Concept

Gertrude Jekyll

Summary
Gertrude Jekyll (ˈdʒiːkəl ; 29 November 1843 – 8 December 1932) was a British horticulturist, garden designer, craftswoman, photographer, writer and artist. She created over 400 gardens in the United Kingdom, Europe and the United States, and wrote over 1000 articles for magazines such as Country Life and William Robinson's The Garden. Jekyll has been described as "a premier influence in garden design" by British and American gardening enthusiasts. Jekyll was born at 2 Grafton Street, Mayfair, London, the fifth of the seven children of Captain Edward Joseph Hill Jekyll, Esquire, an officer in the Grenadier Guards, and his wife Julia, née Hammersley. In 1848 her family left London and moved to Bramley House in Surrey, where she spent her formative years. She never married and had no children. Her younger brother, Walter Jekyll (an Anglican priest; sometime Minor Canon of Worcester Cathedral and Chaplain of Malta), was a friend of Robert Louis Stevenson who borrowed the family name for his 1886 novella Strange Case of Dr Jekyll and Mr Hyde.
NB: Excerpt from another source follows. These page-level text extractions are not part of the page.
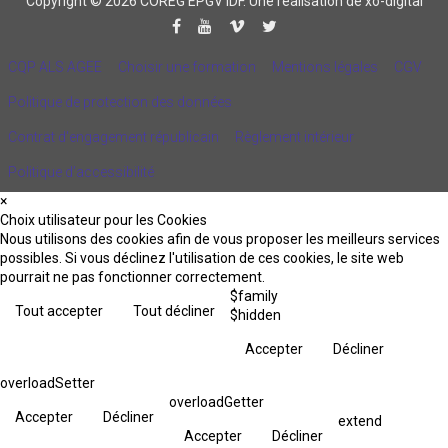
Copyright © 2026 COREG EPGV IDF.
Une réalisation de xo-digital
CQP ALS AGEE
Choisir une formation
Mentions légales
CGV
Politique de protection des données
Contrat d'engagement républicain
Règlement intérieur
Politique d’accessibilité
×
Choix utilisateur pour les Cookies
Nous utilisons des cookies afin de vous proposer les meilleurs services
possibles. Si vous déclinez l'utilisation de ces cookies, le site web
pourrait ne pas fonctionner correctement.
$family
Tout accepter
Tout décliner
$hidden
Accepter
Décliner
overloadSetter
overloadGetter
Accepter
Décliner
extend
Accepter
Décliner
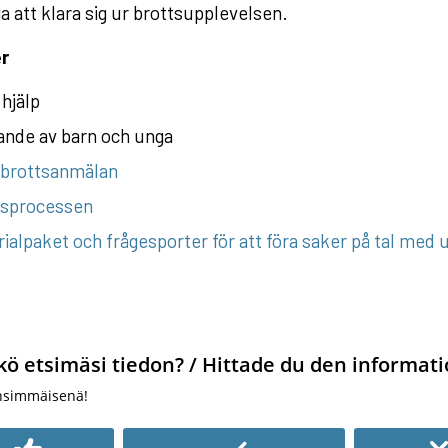
a att klara sig ur brottsupplevelsen.
r
hjälp
ande av barn och unga
 brottsanmälan
tsprocessen
ialpaket och frågesporter för att föra saker på tal med
kö etsimäsi tiedon? / Hittade du den informati
nsimmäisenä!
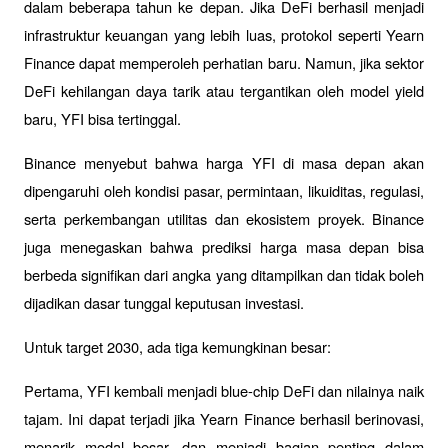
dalam beberapa tahun ke depan. Jika DeFi berhasil menjadi 
infrastruktur keuangan yang lebih luas, protokol seperti Yearn 
Finance dapat memperoleh perhatian baru. Namun, jika sektor 
DeFi kehilangan daya tarik atau tergantikan oleh model yield 
baru, YFI bisa tertinggal.
Binance menyebut bahwa harga YFI di masa depan akan 
dipengaruhi oleh kondisi pasar, permintaan, likuiditas, regulasi, 
serta perkembangan utilitas dan ekosistem proyek. Binance 
juga menegaskan bahwa prediksi harga masa depan bisa 
berbeda signifikan dari angka yang ditampilkan dan tidak boleh 
dijadikan dasar tunggal keputusan investasi.
Untuk target 2030, ada tiga kemungkinan besar:
Pertama, YFI kembali menjadi blue-chip DeFi dan nilainya naik 
tajam. Ini dapat terjadi jika Yearn Finance berhasil berinovasi, 
menarik modal besar, dan menjadi bagian penting dalam 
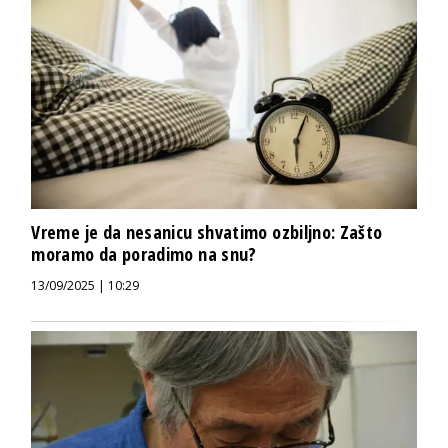
Vreme je da nesanicu shvatimo ozbiljno: Zašto
moramo da poradimo na snu?
13/09/2025 | 10:29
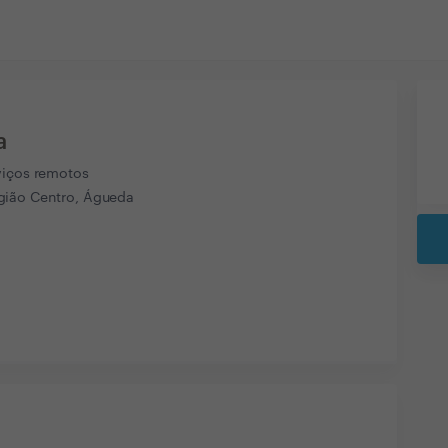
a
viços remotos
ião Centro, Águeda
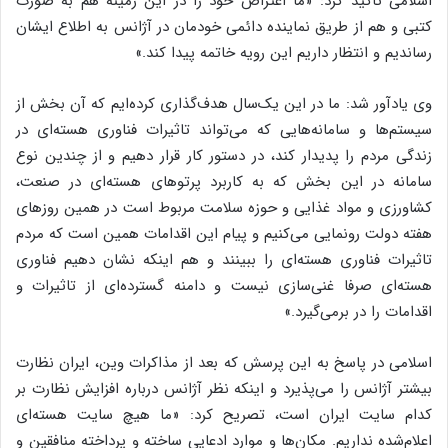
اسلامی تاکید کرد: «ما اعتراض خود را در این زمینه هم به صورت
کتبی و هم از طریق نماینده دائمی خودمان در آژانس به اطلاع ایشان
رساندیم و انتظار داریم این رویه خاتمه پیدا کند.»
وی یادآور شد: ما در این یک‌سال هدف‌گذاری کرده‌ایم که آن بخش از
سیستم‌ها و سامانه‌هایی که می‌تواند تاثیرات فناوری هسته‌ای در
زندگی مردم را پدیدار کند، در دستور کار قرار دهیم و از چندین نوع
سامانه در این بخش که به کاربرد پرتوهای هسته‌ای در صنعت،
کشاورزی و مواد غذایی و حوزه سلامت مربوط است در همین روزهای
هفته دولت رونمایی می‌کنیم و پیام این اقدامات همین است که مردم
تاثیرات فناوری هسته‌ای را ببینند و هم اینکه نشان دهیم فناوری
هسته‌ای صرفا غنی‌سازی نیست و دامنه گسترده‌ای از تاثیرات و
اقدامات را در برمی‌گیرد.»
اسلامی در پاسخ به این پرسش که بعد از مذاکرات وین، ایران نظارت
بیشتر آژانس را می‌پذیرد و اینکه نظر آژانس درباره افزایش نظارت بر
کدام سایت ایران است، تصریح کرد: «ما هیچ سایت هسته‌ای
اعلام‌شده نداریم. مکان‌ها و موارد ادعایی ساخته و پرداخته منافقین و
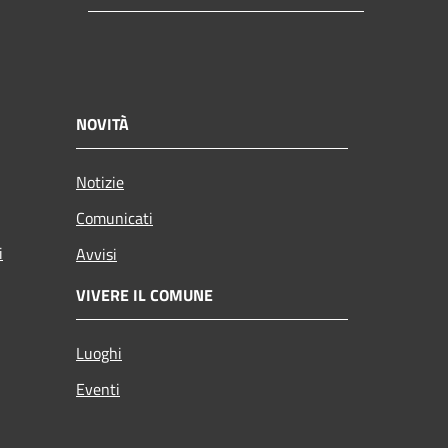
NOVITÀ
Notizie
Comunicati
i
Avvisi
VIVERE IL COMUNE
Luoghi
Eventi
Jekyll was one half of one of the most influential and historical partnerships of the Arts and Crafts movement, thanks to her association with the English architect Edwin Lutyens, for whose projects she created numerous landscapes and who designed her home Munstead Wood, near Godalming in Surrey. (In 1900, Lutyens and Jekyll's brother Herbert designed the British Pavilion for the Paris Exposition.) Jekyll is remembered for her outstanding designs and subtle, painterly approach to the arrangement of the gardens she created, particularly her "hardy flower borders". Her work is known for its radiant colour and the brush-like strokes of her plantings; it is suggested by some that the Impressionistic-style schemes may have been due to Jekyll's deteriorating eyesight, which largely put an end to her career as a painter and watercolourist. Her artistic ability had been evident when she was a child and she had trained as an artist.